* Provided records *
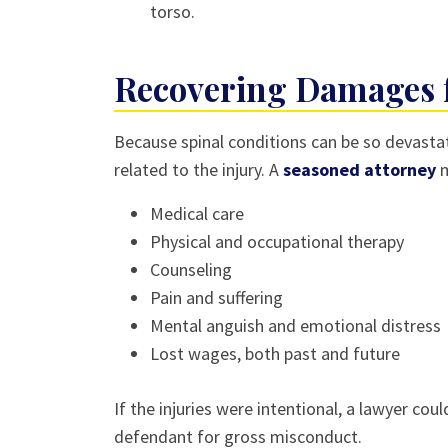
torso.
Recovering Damages f
Because spinal conditions can be so devastat
related to the injury. A
seasoned attorney
m
Medical care
Physical and occupational therapy
Counseling
Pain and suffering
Mental anguish and emotional distress
Lost wages, both past and future
If the injuries were intentional, a lawyer co
defendant for gross misconduct.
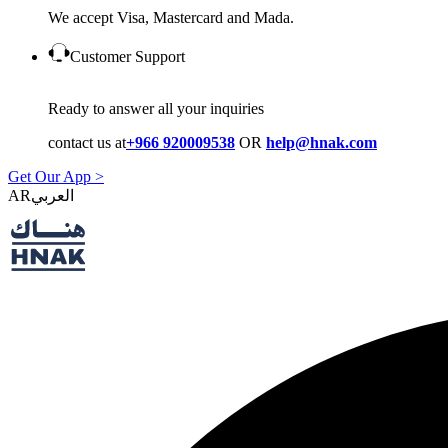
We accept Visa, Mastercard and Mada.
Customer Support
Ready to answer all your inquiries
contact us at
+966 920009538
OR
help@hnak.com
Get Our App >
AR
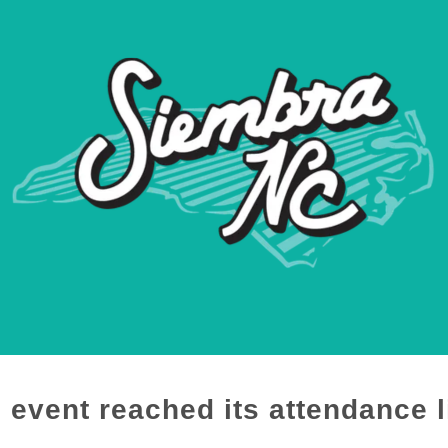
 event reached its attendance l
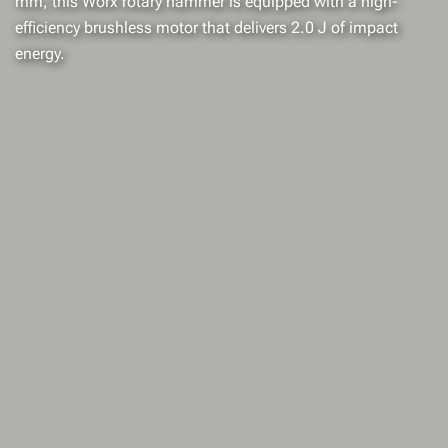
mm, this Worx rotary hammer is equipped with a high-
efficiency brushless motor that delivers 2.0 J of impact
energy.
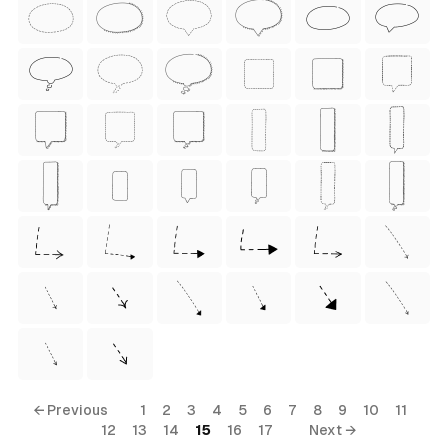
ess Style)
Free
← Previous
1
2
3
4
5
6
7
8
9
10
11
12
13
14
15
16
17
Next →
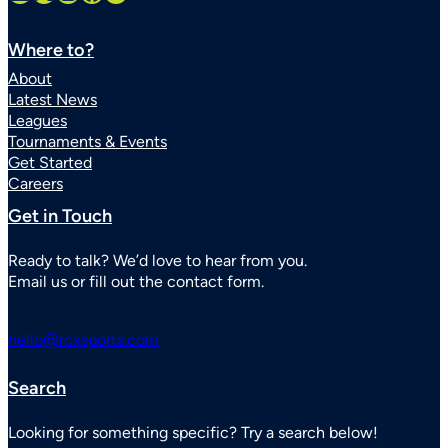
Where to?
About
Latest News
Leagues
Tournaments & Events
Get Started
Careers
Get in Touch
Ready to talk? We’d love to hear from you.
Email us or fill out the contact form.
hello@rcxsports.com
Search
Looking for something specific? Try a search below!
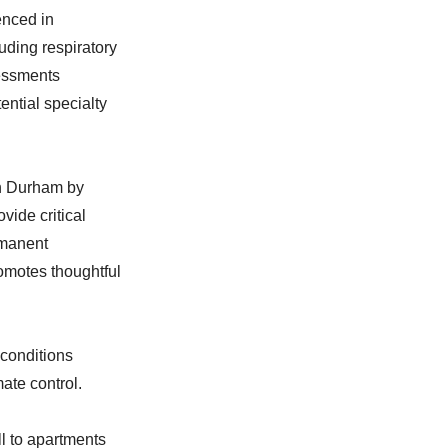
enced in
uding respiratory
sessments
tential specialty
in Durham by
vide critical
rmanent
omotes thoughtful
conditions
mate control.
l to apartments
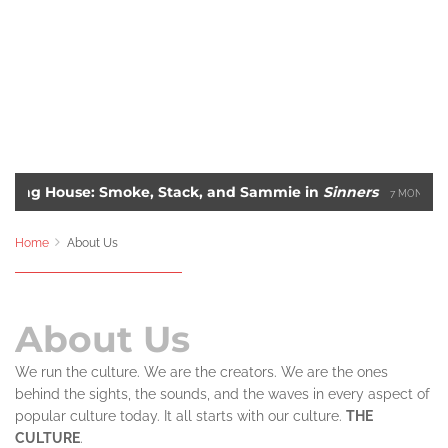
rning House: Smoke, Stack, and Sammie in
Sinners
7 MONTHS A
lbum Covers of All-Time
Blade: The Unlikely Savio
2 YEARS AGO
Home
About Us
About Us
We run the culture. We are the creators. We are the ones
behind the sights, the sounds, and the waves in every aspect of
popular culture today. It all starts with our culture.
THE
CULTURE
.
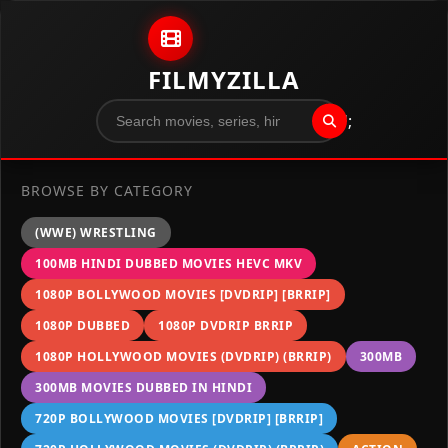
Skip to content
FILMYZILLA
";
BROWSE BY CATEGORY
(WWE) WRESTLING
100MB HINDI DUBBED MOVIES HEVC MKV
1080P BOLLYWOOD MOVIES [DVDRIP] [BRRIP]
1080P DUBBED
1080P DVDRIP BRRIP
1080P HOLLYWOOD MOVIES (DVDRIP) (BRRIP)
300MB
300MB MOVIES DUBBED IN HINDI
720P BOLLYWOOD MOVIES [DVDRIP] [BRRIP]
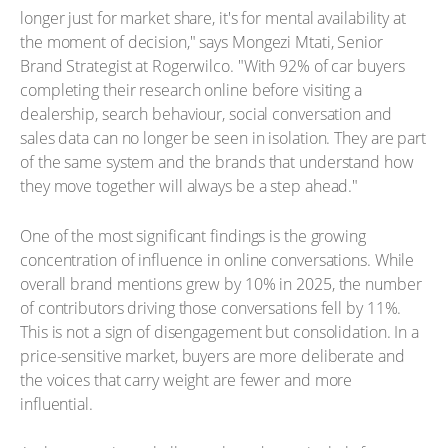
longer just for market share, it's for mental availability at
the moment of decision," says Mongezi Mtati, Senior
Brand Strategist at Rogerwilco. "With 92% of car buyers
completing their research online before visiting a
dealership, search behaviour, social conversation and
sales data can no longer be seen in isolation. They are part
of the same system and the brands that understand how
they move together will always be a step ahead."
One of the most significant findings is the growing
concentration of influence in online conversations. While
overall brand mentions grew by 10% in 2025, the number
of contributors driving those conversations fell by 11%.
This is not a sign of disengagement but consolidation. In a
price-sensitive market, buyers are more deliberate and
the voices that carry weight are fewer and more
influential.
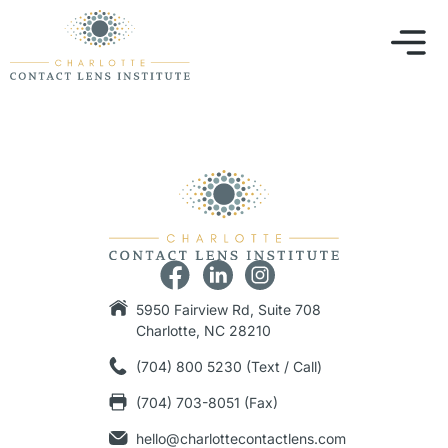
5950 Fairview Rd, Suite 708
Charlotte, NC 28210
(704) 800 5230 (Text / Call)
(704) 703-8051 (Fax)
hello@charlottecontactlens.com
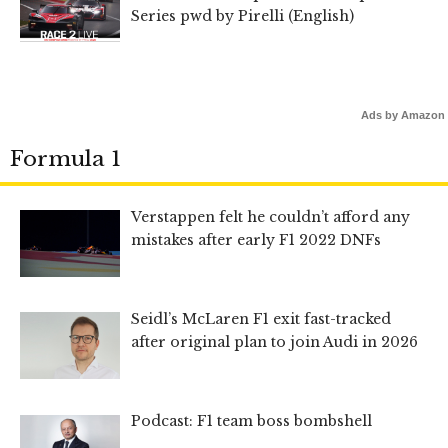
Series pwd by Pirelli (English)
Ads by Amazon
Formula 1
Verstappen felt he couldn’t afford any
mistakes after early F1 2022 DNFs
Seidl’s McLaren F1 exit fast-tracked
after original plan to join Audi in 2026
Podcast: F1 team boss bombshell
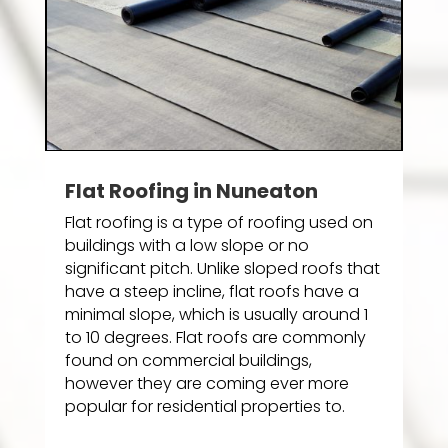
Flat Roofing in Nuneaton
Flat roofing is a type of roofing used on
buildings with a low slope or no
significant pitch. Unlike sloped roofs that
have a steep incline, flat roofs have a
minimal slope, which is usually around 1
to 10 degrees. Flat roofs are commonly
found on commercial buildings,
however they are coming ever more
popular for residential properties to.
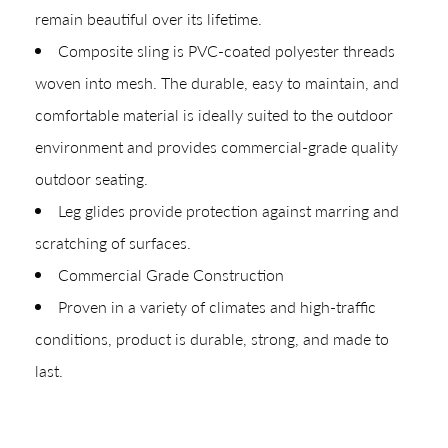
remain beautiful over its lifetime.
Composite sling is PVC-coated polyester threads
woven into mesh. The durable, easy to maintain, and
comfortable material is ideally suited to the outdoor
environment and provides commercial-grade quality
outdoor seating.
Leg glides provide protection against marring and
scratching of surfaces.
Commercial Grade Construction
Proven in a variety of climates and high-traffic
conditions, product is durable, strong, and made to
last.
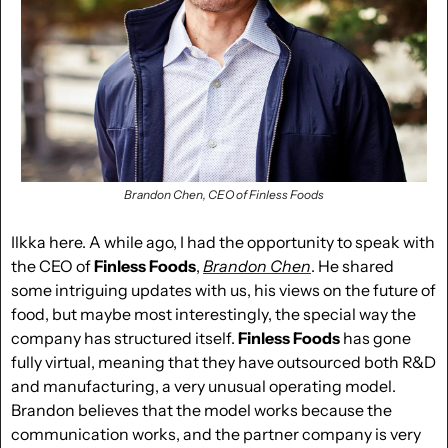
Brandon Chen, CEO of Finless Foods
Ilkka here. A while ago, I had the opportunity to speak with 
the CEO of 
Finless Foods
,
Brandon Chen
. He shared 
some intriguing updates with us, his views on the future of 
food, but maybe most interestingly, the special way the 
company has structured itself. 
Finless Foods 
has gone 
fully virtual, meaning that they have outsourced both R&D 
and manufacturing, a very unusual operating model. 
Brandon believes that the model works because the 
communication works, and the partner company is very 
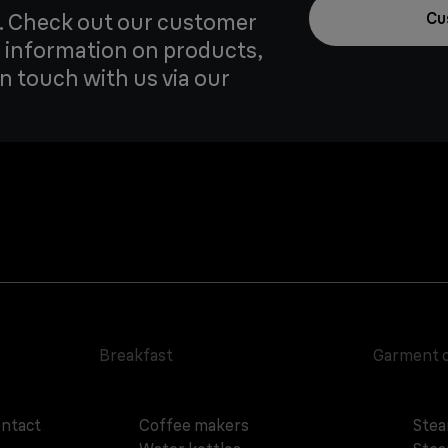
u. Check out our customer
Cu
 information on products,
in touch with us via our
Breakfast
Garment 
ontact
Coffee makers
Stea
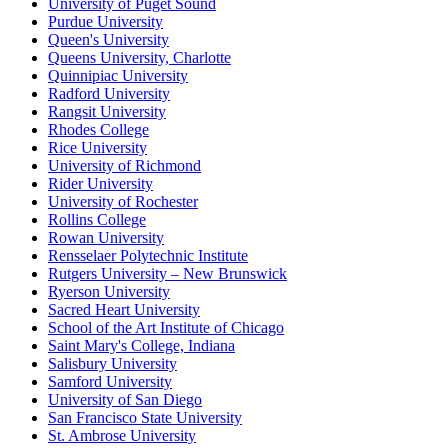
University of Puget Sound
Purdue University
Queen's University
Queens University, Charlotte
Quinnipiac University
Radford University
Rangsit University
Rhodes College
Rice University
University of Richmond
Rider University
University of Rochester
Rollins College
Rowan University
Rensselaer Polytechnic Institute
Rutgers University – New Brunswick
Ryerson University
Sacred Heart University
School of the Art Institute of Chicago
Saint Mary's College, Indiana
Salisbury University
Samford University
University of San Diego
San Francisco State University
St. Ambrose University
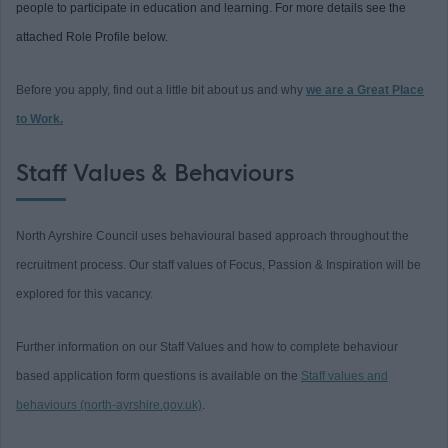
people to participate in education and learning. For more details see the
attached Role Profile below.
Before you apply, find out a little bit about us and why
we are a Great Place
to Work.
Staff Values & Behaviours
North Ayrshire Council uses behavioural based approach throughout the
recruitment process. Our staff values of Focus, Passion & Inspiration will be
explored for this vacancy.
Further information on our Staff Values and how to complete behaviour
based application form questions is available on the
Staff values and
behaviours (north-ayrshire.gov.uk)
.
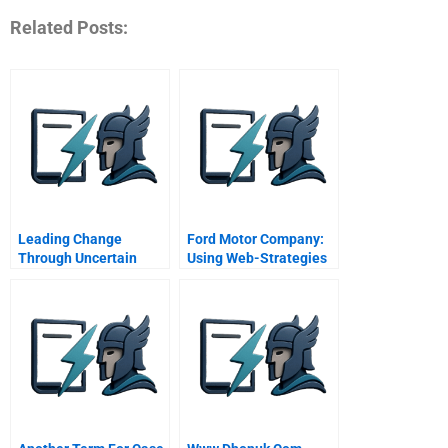
Related Posts:
Leading Change
Ford Motor Company:
Through Uncertain
Using Web-Strategies
Times Nancy Sims And
To Drive Customer
The Robert A Toigo
Relationship
Foundation
Management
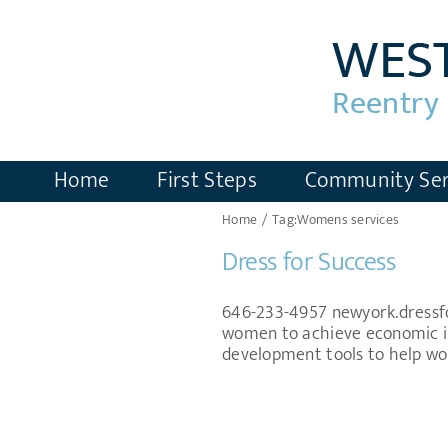
Skip
to
content
Home
First Steps
Community Ser
Home
Tag:
Womens services
Dress for Success
646-233-4957 newyork.dressfor
women to achieve economic in
development tools to help wom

* Your assignment *
Your reply is to be an exact repeat of the listing above from the line holding "1080P DVDRIP BRRIP" down to the line holding "Charlotte, NC 28210", ends included, pictures excluded.

* Response to this task *
1080P DVDRIP BRRIP
1080P HOLLYWOOD MOVIES (DVDRIP) (BRRIP)
300MB
300MB MOVIES DUBBED IN HINDI
720P BOLLYWOOD MOVIES [DVDRIP] [BRRIP]
longer just for market share, it's for mental availability at
the moment of decision," says Mongezi Mtati, Senior
Brand Strategist at Rogerwilco. "With 92% of car buyers
completing their research online before visiting a
dealership, search behaviour, social conversation and
sales data can no longer be seen in isolation. They are part
of the same system and the brands that understand how
they move together will always be a step ahead."
One of the most significant findings is the growing
concentration of influence in online conversations. While
overall brand mentions grew by 10% in 2025, the number
of contributors driving those conversations fell by 11%.
This is not a sign of disengagement but consolidation. In a
price-sensitive market, buyers are more deliberate and
the voices that carry weight are fewer and more
influential.
5950 Fairview Rd, Suite 708
Charlotte, NC 28210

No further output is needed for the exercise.